An immense volume of data is needed to drive Autonomous Vehicles. How that data is acquired, verified and kept secure is what will keep us safe on the road in the coming decades.
As the future of autonomous vehicles sharing the roads with traditional cars becomes a reality, the primary challenge to trust and uptake of these new technologies is clearly safety. Not just the safety of passengers in the driverless cars, but that of the people in traditional vehicles alongside them.
With all the concerns around data security and compromises that continue to make headlines, how will consumers trust that the data flow driving their autonomous vehicle to work is secure?
1996: the year of the first autonomous vehicles
While most consider autonomous vehicles as new and untested in the real world, we should understand that safety has always been a primary concern since Caterpillar introduced its first basic autonomous truck over 20 years ago.
Yes, the coding and systems controlling autonomous vehicles have grown ever more complex since those days.
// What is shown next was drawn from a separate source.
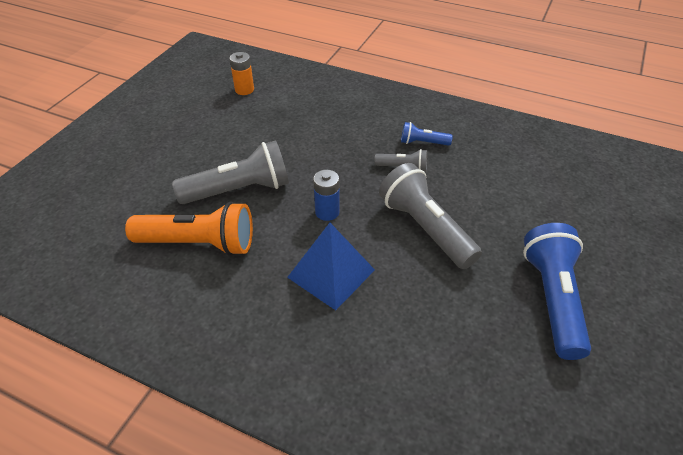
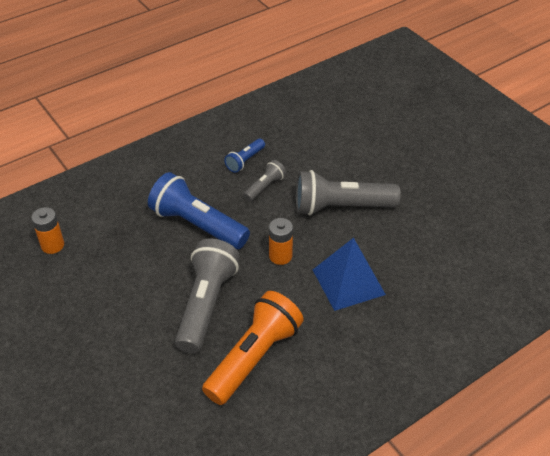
camera: 60 degrees left, 0 degrees up
(327, 212) = (280, 256): blue battery -> orange battery
(552, 299) = (445, 178): blue flashlight -> blue flashlight (197, 225)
But the data feeding the vehicle to help it “see” the road ahead, behind and beside itself remains an essential component to driver, passenger and pedestrian safety.
Different roads to securing vehicle data
As Bernd Fasternath, leader of the Cities Strategic Projects group at HERE Technologies states, “You can look at security from a few different angles. You can secure the communication channels, you can secure the data as trustworthy from different sources.”
It’s the verification process of data from multiple sources that provides the assurance that the autonomous vehicle makes the right driving decisions with the precision, speed and safety needed.
Verified safety in milliseconds
Take this example: if a specific vehicle has a defect in its Automatic Brake System and continually senses slippery road conditions, that flawed information shouldn’t be shared with other vehicles. Clearly, if those vehicles adjust their driving solely based on flawed data, it could create a problem for everyone on the road. As Bernd explains, “You can already avoid this by combining a few data sources with one another to make sure that the data is true.”
While systems start with data shared by a specific vehicle, they verify that data by checking it against many data sources: other sensors and analytics on that vehicle, other vehicles on the road and the cloud. It’s this multi-source stream of data and verification that ensures autonomous vehicles are acting on good information as they drive.
Bernd notes that “Only after the system verifies the information will it be shared, and all of this verification can happen in milliseconds.”
In the end, the safety of consumers living in a world where multiple levels of autonomous technology share the roads depends on securing and verifying the data that drives the driving decisions. As Bernd explains, “It’s about risk mitigation. The question is in how systems exercise risk mitigation at every single step, and at what point do they trust?”